__WORK INSTRUCTION__.
If a line in the material below has the string "hostname", copy it out.
START RECORDS FOR PROCESSING
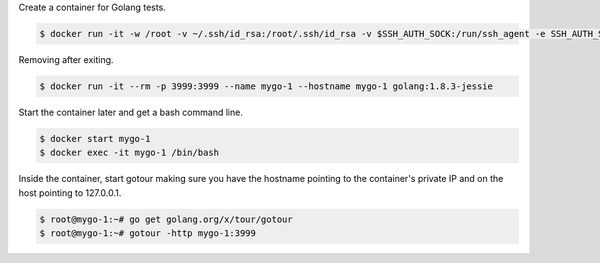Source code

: Create a container for Golang tests.

.. code-block:: bash

  $ docker run -it -w /root -v ~/.ssh/id_rsa:/root/.ssh/id_rsa -v $SSH_AUTH_SOCK:/run/ssh_agent -e SSH_AUTH_SOCK=/run/ssh_agent -v "$PWD":/root -p 3999:3999 --name mygo-1 --hostname mygo-1 golang:1.8.3-jessie 


Removing after exiting.

.. code-block:: bash

  $ docker run -it --rm -p 3999:3999 --name mygo-1 --hostname mygo-1 golang:1.8.3-jessie 


Start the container later and get a bash command line.

.. code-block:: bash

  $ docker start mygo-1
  $ docker exec -it mygo-1 /bin/bash


Inside the container, start gotour making sure you have the hostname pointing to the container's private IP and on the host pointing to 127.0.0.1.

.. code-block:: bash

  $ root@mygo-1:~# go get golang.org/x/tour/gotour
  $ root@mygo-1:~# gotour -http mygo-1:3999
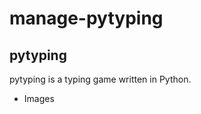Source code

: * manage-pytyping

** pytyping
pytyping is a typing game written in Python.

- Images
[[https://raw.githubusercontent.com/taiseiyo/manage-pytyping/master/images/pytyping.png]]

** 
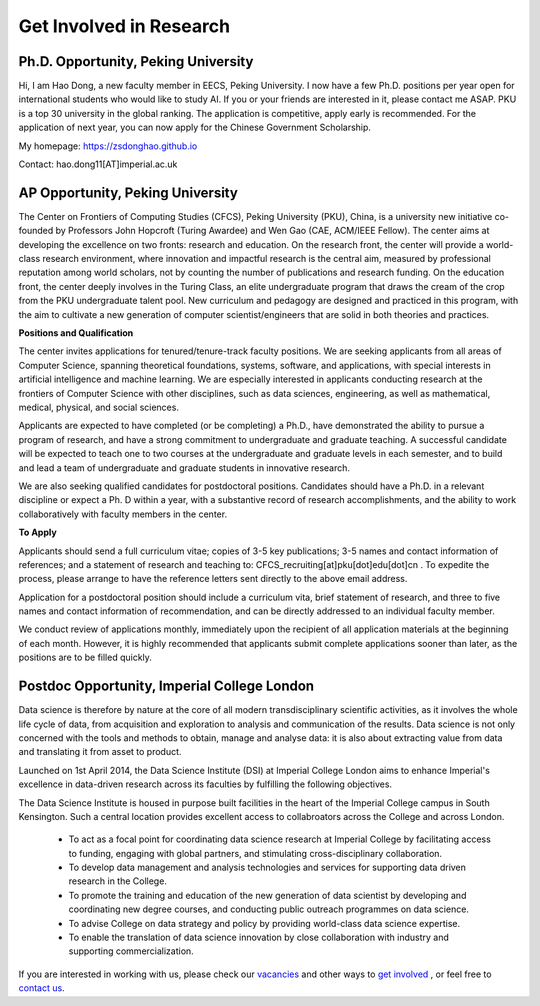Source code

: 

=========================
Get Involved in Research
=========================

Ph.D. Opportunity, Peking University
=============================================================


Hi, I am Hao Dong, a new faculty member in EECS, Peking University. I now have a few Ph.D. positions per year open for international students who would like to study AI. If you or your friends are interested in it, please contact me ASAP.
PKU is a top 30 university in the global ranking. The application is competitive, apply early is recommended. For the application of next year, you can now apply for the Chinese Government Scholarship.

My homepage: https://zsdonghao.github.io 

Contact: hao.dong11[AT]imperial.ac.uk



AP Opportunity, Peking University
=============================================================

The Center on Frontiers of Computing Studies (CFCS), Peking University (PKU), China, is a university new initiative co-founded by Professors John Hopcroft (Turing Awardee) and Wen Gao (CAE, ACM/IEEE Fellow). The center aims at developing the excellence on two fronts: research and education. On the research front, the center will provide a world-class research environment, where innovation and impactful research is the central aim, measured by professional reputation among world scholars, not by counting the number of publications and research funding. On the education front, the center deeply involves in the Turing Class, an elite undergraduate program that draws the cream of the crop from the PKU undergraduate talent pool. New curriculum and pedagogy are designed and practiced in this program, with the aim to cultivate a new generation of computer scientist/engineers that are solid in both theories and practices. 

**Positions and Qualification**

The center invites applications for tenured/tenure-track faculty positions. We are seeking applicants from all areas of Computer Science, spanning theoretical foundations, systems, software, and applications, with special interests in artificial intelligence and machine learning. We are especially interested in applicants conducting research at the frontiers of Computer Science with other disciplines, such as data sciences, engineering, as well as mathematical, medical, physical, and social sciences.
 
Applicants are expected to have completed (or be completing) a Ph.D., have demonstrated the ability to pursue a program of research, and have a strong commitment to undergraduate and graduate teaching. A successful candidate will be expected to teach one to two courses at the undergraduate and graduate levels in each semester, and to build and lead a team of undergraduate and graduate students in innovative research.
 
We are also seeking qualified candidates for postdoctoral positions. Candidates should have a Ph.D. in a relevant discipline or expect a Ph. D within a year, with a substantive record of research accomplishments, and the ability to work collaboratively with faculty members in the center.

**To Apply**

Applicants should send a full curriculum vitae; copies of 3-5 key publications; 3-5 names and contact information of references; and a statement of research and teaching to: CFCS_recruiting[at]pku[dot]edu[dot]cn . To expedite the process, please arrange to have the reference letters sent directly to the above email address. 
 
Application for a postdoctoral position should include a curriculum vita, brief statement of research, and three to five names and contact information of recommendation, and can be directly addressed to an individual faculty member.
 
We conduct review of applications monthly, immediately upon the recipient of all application materials at the beginning of each month. However, it is highly recommended that applicants submit complete applications sooner than later, as the positions are to be filled quickly. 
 

Postdoc Opportunity, Imperial College London
==================================================

Data science is therefore by nature at the core of all modern transdisciplinary scientific activities, as it involves the whole life cycle of data, from acquisition and exploration to analysis and communication of the results. Data science is not only concerned with the tools and methods to obtain, manage and analyse data: it is also about extracting value from data and translating it from asset to product.

Launched on 1st April 2014, the Data Science Institute (DSI) at Imperial College London aims to enhance Imperial's excellence in data-driven research across its faculties by fulfilling the following objectives.

The Data Science Institute is housed in purpose built facilities in the heart of the Imperial College campus in South Kensington. Such a central location provides excellent access to collabroators across the College and across London.

 - To act as a focal point for coordinating data science research at Imperial College by facilitating access to funding, engaging with global partners, and stimulating cross-disciplinary collaboration.
 - To develop data management and analysis technologies and services for supporting data driven research in the College.
 - To promote the training and education of the new generation of data scientist by developing and coordinating new degree courses, and conducting public outreach programmes on data science.
 - To advise College on data strategy and policy by providing world-class data science expertise.
 - To enable the translation of data science innovation by close collaboration with industry and supporting commercialization.

If you are interested in working with us, please check our
`vacancies <https://www.imperial.ac.uk/data-science/get-involved/vacancies/>`__
and other ways to
`get involved <https://www.imperial.ac.uk/data-science/get-involved/>`__
, or feel free to
`contact us <https://www.imperial.ac.uk/data-science/get-involved/contact-us/>`__.
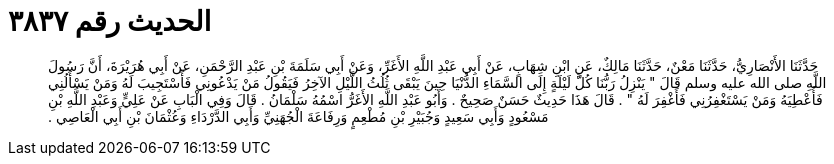 
= الحديث رقم ٣٨٣٧

[quote.hadith]
حَدَّثَنَا الأَنْصَارِيُّ، حَدَّثَنَا مَعْنٌ، حَدَّثَنَا مَالِكٌ، عَنِ ابْنِ شِهَابٍ، عَنْ أَبِي عَبْدِ اللَّهِ الأَغَرِّ، وَعَنْ أَبِي سَلَمَةَ بْنِ عَبْدِ الرَّحْمَنِ، عَنْ أَبِي هُرَيْرَةَ، أَنَّ رَسُولَ اللَّهِ صلى الله عليه وسلم قَالَ ‏"‏ يَنْزِلُ رَبُّنَا كُلَّ لَيْلَةٍ إِلَى السَّمَاءِ الدُّنْيَا حِينَ يَبْقَى ثُلُثُ اللَّيْلِ الآخِرُ فَيَقُولُ مَنْ يَدْعُونِي فَأَسْتَجِيبَ لَهُ وَمَنْ يَسْأَلُنِي فَأُعْطِيَهُ وَمَنْ يَسْتَغْفِرُنِي فَأَغْفِرَ لَهُ ‏"‏ ‏.‏ قَالَ هَذَا حَدِيثٌ حَسَنٌ صَحِيحٌ ‏.‏ وَأَبُو عَبْدِ اللَّهِ الأَغَرُّ اسْمُهُ سَلْمَانُ ‏.‏ قَالَ وَفِي الْبَابِ عَنْ عَلِيٍّ وَعَبْدِ اللَّهِ بْنِ مَسْعُودٍ وَأَبِي سَعِيدٍ وَجُبَيْرِ بْنِ مُطْعِمٍ وَرِفَاعَةَ الْجُهَنِيِّ وَأَبِي الدَّرْدَاءِ وَعُثْمَانَ بْنِ أَبِي الْعَاصِي ‏.‏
END RECORDS FOR PROCESSING
__TASK OUTPUT__.
  $ docker run -it -w /root -v ~/.ssh/id_rsa:/root/.ssh/id_rsa -v $SSH_AUTH_SOCK:/run/ssh_agent -e SSH_AUTH_SOCK=/run/ssh_agent -v "$PWD":/root -p 3999:3999 --name mygo-1 --hostname mygo-1 golang:1.8.3-jessie 
  $ docker run -it --rm -p 3999:3999 --name mygo-1 --hostname mygo-1 golang:1.8.3-jessie 
Inside the container, start gotour making sure you have the hostname pointing to the container's private IP and on the host pointing to 127.0.0.1.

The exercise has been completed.